State Key Laboratory of Crop Stress Biology for Arid Areas, College of Agronomy, Northwest A&F University, Yangling, 712100, People's Republic of China.
Wheat Engineering Research Center of Shaanxi Province, Yangling, 712100, People's Republic of China.
Funct Integr Genomics. 2020 Jan;20(1):63-74. doi: 10.1007/s10142-019-00698-9. Epub 2019 Jul 22.

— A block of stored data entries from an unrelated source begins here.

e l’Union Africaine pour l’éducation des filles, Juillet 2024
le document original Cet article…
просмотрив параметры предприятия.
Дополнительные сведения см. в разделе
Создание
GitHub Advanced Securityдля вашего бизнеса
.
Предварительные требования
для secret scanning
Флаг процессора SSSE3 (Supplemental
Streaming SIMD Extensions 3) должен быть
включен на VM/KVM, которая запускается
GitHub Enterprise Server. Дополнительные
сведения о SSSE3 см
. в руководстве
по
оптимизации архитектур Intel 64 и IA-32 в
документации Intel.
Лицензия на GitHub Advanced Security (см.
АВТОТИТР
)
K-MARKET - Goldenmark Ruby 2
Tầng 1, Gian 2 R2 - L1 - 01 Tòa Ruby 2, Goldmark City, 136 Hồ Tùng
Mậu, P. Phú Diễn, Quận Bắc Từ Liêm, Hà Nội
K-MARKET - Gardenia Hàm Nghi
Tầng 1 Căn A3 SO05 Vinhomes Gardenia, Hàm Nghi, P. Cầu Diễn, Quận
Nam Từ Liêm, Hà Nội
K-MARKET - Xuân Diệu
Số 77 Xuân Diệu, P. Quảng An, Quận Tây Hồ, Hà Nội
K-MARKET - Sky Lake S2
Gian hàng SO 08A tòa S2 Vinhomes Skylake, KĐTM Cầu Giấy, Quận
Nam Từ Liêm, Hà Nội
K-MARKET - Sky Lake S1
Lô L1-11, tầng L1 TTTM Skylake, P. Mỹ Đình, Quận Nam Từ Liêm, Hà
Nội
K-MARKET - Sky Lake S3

To understand the molecular changes taking place during the early grain development in common wheat, we profiled transcriptome and proteome of two cultivars, "P271" and "Chinese Spring" (CS) with large and small grains, respectively. More than 85,000 genes and 7500 proteins were identified to express during early grain development in two wheat cultivars. We observed enrichment in the number of genes falling in the functional categories-carbohydrate metabolism, amino acid metabolism, lipid metabolism, and cofactor as well as vitamin metabolism with progression in grain development, which indicates towards the importance of these metabolic pathways during grain maturation. Many genes showed inconsistency between transcription and translation, which suggested a role of post-transcriptional events that determine the fate of nascent transcript/protein, in the early grain development. In silico localization of differentially expressed genes/proteins between CS and P271 to wheat chromosomes, exhibited a biased genomic distribution with chromosomes 1A, 4B, and 5B contributing primarily to it. These results corroborated the earlier findings, where chromosomes 1A, 4B, and 5B were reported to harbor genes/QTLs for yield contributing traits such as grain length and thickness. Collectively, this study reveals the molecular changes taking place during early grain development, through light on the regulation of these processes, and allows identification of the gene candidates contributing to the contrasting grain characteristics of CS and P721. This information has implications in the future wheat breeding for the enhanced grain yield.
为了了解普通小麦早期籽粒发育过程中发生的分子变化,我们对两个品种(“P271”和“Chinese Spring”(CS))的转录组和蛋白质组进行了分析,这两个品种的籽粒大小分别较大和较小。在两个小麦品种的早期籽粒发育过程中,鉴定出超过 85000 个基因和 7500 个蛋白质表达。我们观察到,随着籽粒发育的进展,功能类别(碳水化合物代谢、氨基酸代谢、脂质代谢以及辅助因子和维生素代谢)中基因数量的富集,这表明这些代谢途径在籽粒成熟过程中的重要性。许多基因的转录和翻译不一致,这表明转录后事件在决定新生转录物/蛋白质的命运方面起着重要作用,在早期籽粒发育中起着重要作用。CS 和 P271 之间差异表达基因/蛋白质在小麦染色体上的定位表明,存在偏向性的基因组分布,1A、4B 和 5B 染色体主要贡献。这些结果与早期发现一致,其中 1A、4B 和 5B 染色体被报道含有与粒长和粒厚等产量性状相关的基因/QTL。总的来说,这项研究揭示了早期籽粒发育过程中发生的分子变化,阐明了这些过程的调控机制,并鉴定出了对 CS 和 P721 不同粒型特征有贡献的候选基因。这些信息对未来的小麦育种具有重要意义,有助于提高粮食产量。